● **Excerpt to read**
Guge (; ) was an ancient dynastic kingdom in Western Tibet. The kingdom was centered in present-day Zanda County, Ngari Prefecture, Tibet Autonomous Region. At various points in history after the 10th century AD, the kingdom held sway over a vast area including south-eastern Zanskar, upper Kinnaur district, and Spiti Valley, either by conquest or as tributaries. The ruins of the former capital of the Guge kingdom are located at Tsaparang in the Sutlej valley, not far from Mount Kailash and  west from Lhasa.

History

Founding 
Guge was founded in the 10th century.  Its capitals were located at Tholing  and Tsaparang.  Kyide Nyimagon, a great-grandson of Langdarma, the last monarch of the Tibetan Empire, fled to Ngari (West Tibet) from the insecure conditions in Ü-Tsang in 910. He established a kingdom around 912, annexing Purang and Guge. He established his capital in Guge.

Nyimagon later divided his lands into three parts. The king's eldest son Palgyigon became ruler of Maryul (Ladakh), his second son Trashigon (bKra shis mgon) received Guge-Purang, and the third son Detsukgon received Zanskar.

Second diffusion of Buddhism 

Trashigon was succeeded by his son Srong nge or Yeshe-Ö (Ye shes 'Od) (947–1024 or (959–1036), who was a renowned Buddhist figure. In his time a Tibetan lotsawa from Guge called Rinchen Zangpo (958–1055), after having studied in India, returned to his homeland as a monk to promote Buddhism. Together with the zeal of Yeshe-Ö, this marked the beginning of a new diffusion of Buddhist teachings in western Tibet. In 988 Yeshe-Ö took religious vows and left kingship to his younger brother Khor re.

● **Given data**
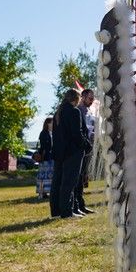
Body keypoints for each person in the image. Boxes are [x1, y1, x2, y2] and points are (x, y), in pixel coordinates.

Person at [50, 89, 89, 219]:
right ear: (76, 98)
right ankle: (67, 212)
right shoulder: (74, 111)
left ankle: (56, 211)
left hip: (59, 152)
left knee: (57, 182)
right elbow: (77, 134)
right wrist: (86, 145)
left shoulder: (58, 113)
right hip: (72, 152)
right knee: (69, 182)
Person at [75, 88, 96, 214]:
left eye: (93, 99)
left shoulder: (89, 111)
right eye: (90, 98)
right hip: (79, 148)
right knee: (77, 178)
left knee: (82, 177)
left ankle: (81, 204)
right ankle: (77, 204)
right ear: (82, 97)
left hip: (88, 147)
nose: (92, 101)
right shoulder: (78, 110)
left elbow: (90, 129)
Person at [35, 117, 54, 199]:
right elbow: (42, 146)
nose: (53, 124)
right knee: (43, 175)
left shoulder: (52, 133)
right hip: (45, 157)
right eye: (52, 122)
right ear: (48, 123)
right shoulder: (43, 133)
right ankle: (42, 192)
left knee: (50, 175)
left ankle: (48, 191)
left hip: (52, 157)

● **Work request A**
Output the part of the passage on the Guge kingdom starting at "Nyimagon later divided" and ending at "Detsukgon received Zanskar.", copied word for word.
● **Work request B**
In the passage on the Guge kingdom, which of Nyimagon's sons received Zanskar?

● **Final answer A**
Nyimagon later divided his lands into three parts. The king's eldest son Palgyigon became ruler of Maryul (Ladakh), his second son Trashigon (bKra shis mgon) received Guge-Purang, and the third son Detsukgon received Zanskar.

● **Final answer B**
Detsukgon, his third son.